All of the stuff he said he let his friend borrow had been sold for drugs. I do not know if I can take a relapse -I am stressing even before he gets home it has been so nice not worrying about him while he is in rehab. I admire all of you for dealing with your difficult children for so long not sure I can do it anymore. I would appreciate any advice or thoughts you may have.
 

recoveringenabler

Well-Known Member
Staff member
Princess, there will be other parents along who are better equipped to talk to you about the substance abuse and the facility your son is in. I just wanted you to know I read your post and I understand completely how you are feeling. It is terrific when they are cared for and safe, we can breathe a sigh of relief and relax in ways we can't when they are living with us.

My advice is always to find ways to support yourself, your own therapy, your own support groups, 12 step groups, NAMI, National Alliance on Mental Illness since your son has anxiety and depression issues too (they have great parent courses which give you tools and understanding). We need to feel cared for and taken care of as we go through whatever detachment process our kids insist we face. However you slice it, you are in this movie with your son and it makes sense to learn the ropes as best you can...............and get as much support as you can........
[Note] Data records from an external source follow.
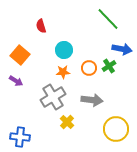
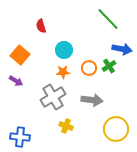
yellow cross: moved 1 px left, 4 px down; rotated 24 degrees counterclockwise
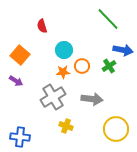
red semicircle: moved 1 px right
blue arrow: moved 1 px right, 1 px down
orange circle: moved 7 px left, 2 px up
gray arrow: moved 1 px up
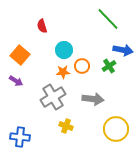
gray arrow: moved 1 px right
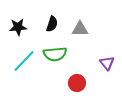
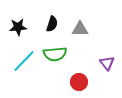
red circle: moved 2 px right, 1 px up
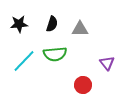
black star: moved 1 px right, 3 px up
red circle: moved 4 px right, 3 px down
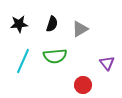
gray triangle: rotated 30 degrees counterclockwise
green semicircle: moved 2 px down
cyan line: moved 1 px left; rotated 20 degrees counterclockwise
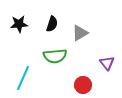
gray triangle: moved 4 px down
cyan line: moved 17 px down
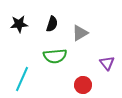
cyan line: moved 1 px left, 1 px down
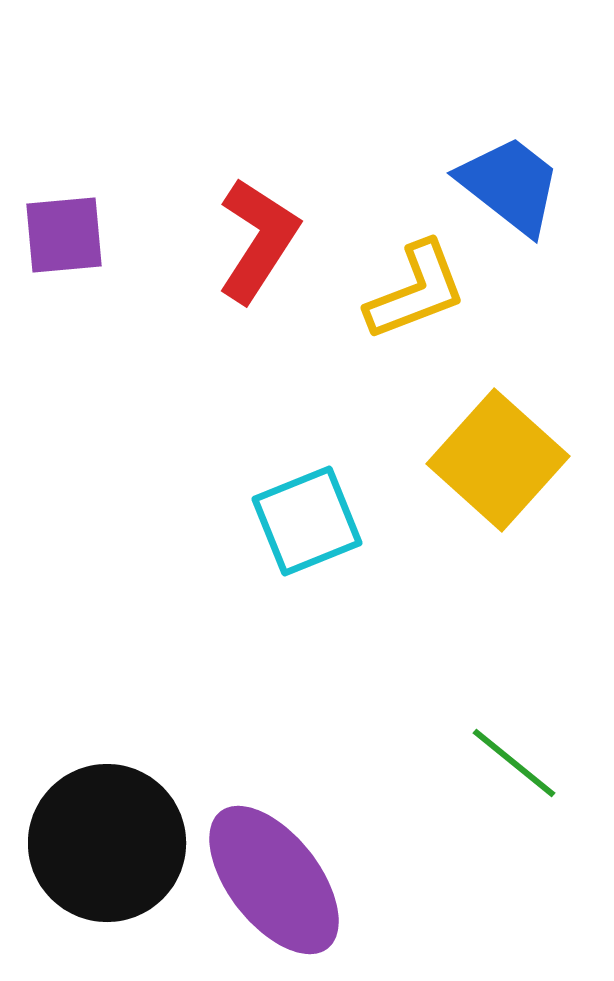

I hope your son stays clean. If he doesn't there are many parents here who can offer you advice, support and empathy because they have been in your shoes. Keep posting, it helps. I wish you peace. Hang in there.......
 

BusynMember

Well-Known Member
"God grant me the serenity to accept the things you can not change" (your son's choices after rehab)
"The courage to change the things I can" (you can change yourself and your reactions to son and life in general)
"And the wisdom to know the difference."

It is not necessary to have a higher power to change. It is useful, not necessary. People quit in many different ways. My daughter never saw a rehab or an AA meeting and she just quit after seeing a "friend" who took off her long sleeved shirt and displayed all of her needle marks up and down both arms. My daughter told herself "That will be me." That was the beginning of her quitting. She did it on her own terms, when she was ready. Nobody will quit until they are completely committed to it. One of the first signs that the person is ready is he/she drops the drug using friends. You are right. My daughter had NO friends for a long time and would call and cry to me that she was lonely, but she did not go back to her druggie friends.

In the case of heroin, have you discussed Methodone with staff and son? That is one thing you can broach.

Regardless, you have no control over this situation and worrying does no good. I think it is better to concentrate on your life, the people in that life that have made GOOD choices and are supportive and fun, and, since you seem to have a higher power, like I do, give your son over to God and live a fun, rich life in spite of your son's bad choices and struggles.

You can not save him. Only one person can save him...himself. If your son truly decides to quit, you can be there for him every step of the way, but, in the end, his journey is his to take...alone.

But you can help YOURSELF tremendously.